Jogjakeren.com – Majelis Ulama Indonesia (MUI) Daerah Istimewa Yogyakarta (DIY) berduka. Ketua MUI DIY periode 2021-2026 Dr. H. Sugito, M.Si. telah berpulang.
Mantan Kepala Dinas Pendidikan Pemuda dan Olahraga (Dikpora) DIY ini wafat pada Kamis (29/9/2022) dini hari pukul 03.30 WIB di kediamannya Jalan Babaran 48A RT 35 RW 09, Warungboto, Umbulharjo, Yogyakarta. Ia meninggal pada usia 72 tahun.

Semasa hidupnya, almarhum mendedikasikan diri untuk umat dan bangsa. Pada Musda MUI DIY tahun 2021, berhasil memilih susunan personalia pengurus harian dan dewan pertimbangan. Yaitu Ketua umum Prof. KH. Machasin dan wakil ketua umum Dr. KH. A. Zuhdi Muhdor, S.H., M.Hum.
Sedangkan ketua terdiri Dr. H. Fuad Zein, Prof. Dr. KH. Abdul Mustaqim, Dr. H. Sugito, M.Si., dan Dra. Hj. Habibah Mustofa. Periode antara 2016-2021, Dr. H. Sugito adalah Ketua Bidang Pendidikan dan Pembinaan Generasi Islam MUI DIY.
Mantan Badan Pengurus Harian (BPH) Universitas Ahmad Dahlan ini dikebumikan di makam keluarga Ponjong pada Kamis (29/9/2022) pukul 14.00 WIB. Jenazah almarhum diberangkatkan dari Masjid Nur Hasanah Tegalcatak, Warungboto usai salat dhuhur.
Menjadi Peserta FGD LDII DIY
LDII, sebagai salah satu ormas di bawah naungan MUI, turut berduka atas berpulangnya Dr. H. Sugito. Ketua DPW LDII DIY Atus Syahbudin yang saat itu hadir melayat mengungkapkan, almarhum pernah berperan serta pada kegiatan Focus Group Discussion (FGD) yang diselenggarakan DPW LDII DIY menjelang Muswil VII tahun 2021.

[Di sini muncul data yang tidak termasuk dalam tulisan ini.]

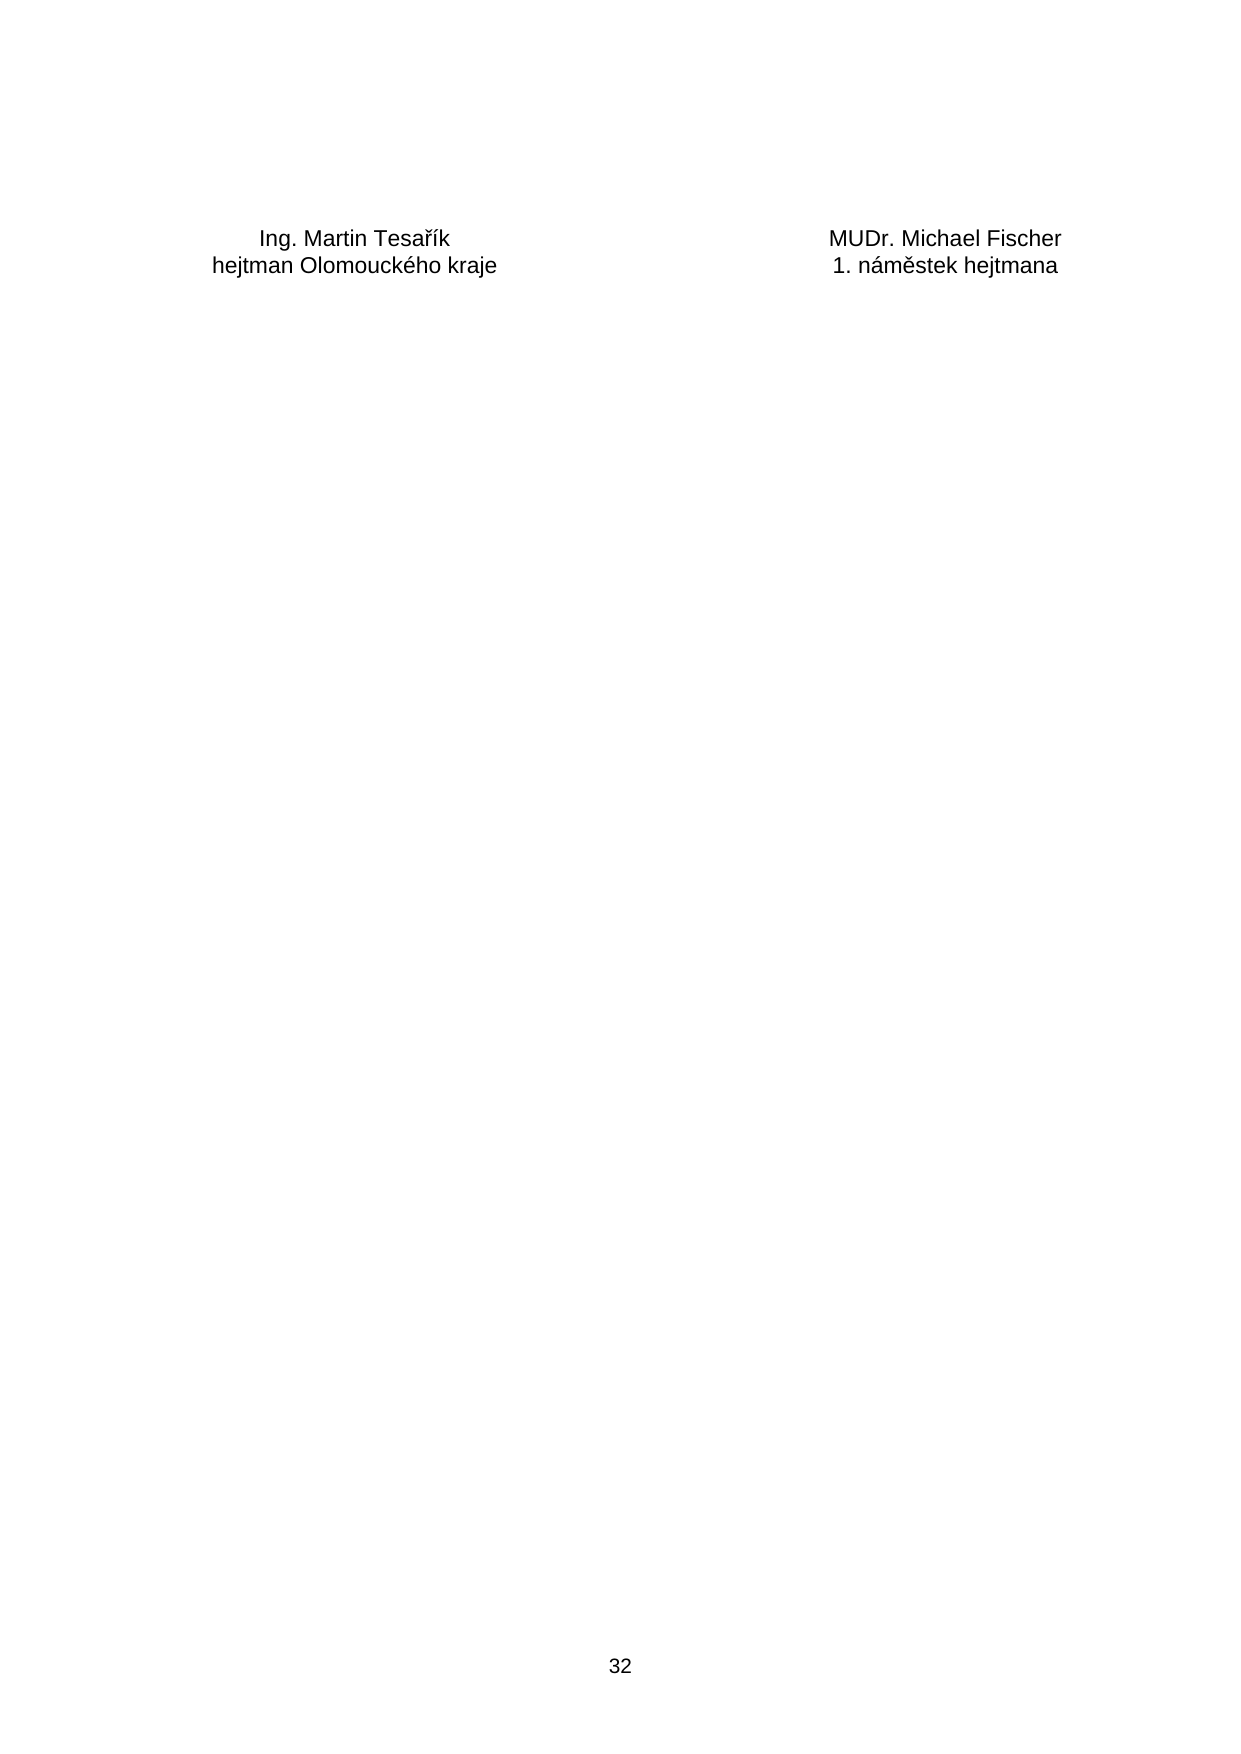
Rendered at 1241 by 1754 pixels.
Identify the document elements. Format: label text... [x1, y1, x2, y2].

“Saat itu beliau menjabat Ketua Bidang Pendidikan dan Pembinaan Generasi Muda Islam MUI DIY yang juga hadir secara daring sebagai peserta FGD bertemakan Penguatan Pendidikan Karakter untuk Menyongsong Generasi Emas 2045,” kenang Atus didampingi Ketua Biro Hubungan Antar Lembaga DPW LDII DIY H. Jiwantara, S.Pd.
Menurut Dr. H. Sugito kala itu, webinar yang digelar LDII sangat menarik, “Menghadirkan empat pembicara dengan masing-masing kepakarannya dan latar belakang yang berbeda sehingga isinya sangat komprehensif,” katanya pada FGD yang digelar daring melalui studio utama Aula Pondok Pesantren Kutubus Sittah Mulyo Abadi, Mulungan, Yogyakarta, Sabtu (31/7/2021) lalu.

Tahun 2045, penduduk Indonesia diperkirakan mencapai 318 juta. Apabila tercapai Indonesia emas maka akan menjadi kebanggaan Indonesia. Kehidupan ekonomi dan pendidikan akan lebih teratur.
“Mari kita siapkan sebaik-baiknya agar tahun 2045 bisa berhasil meraih bonus demografi. Pendidikan karakter sangat penting bagaimana kita hidup saling menghargai orang lain, sehingga kehidupan akan tertata dengan sebaik-baiknya,” ajaknya.
Pada webinar tersebut, DPP LDII memaparkan program pendidikan karakter melalui pondokkarakter.com. Adapun pendidikan karakter di LDII adalah dalam rangka membentuk generasi penerus yang profesional religius, sehingga tercapai tri sukses LDII yaitu alim dan fakih, berakhlakul karimah, serta mandiri.
“Program DPP LDII itu sangat bagus, segera informasikan sehingga program tersebut akan membantu dalam pendidikan karakter,” pungkas H. Sugito.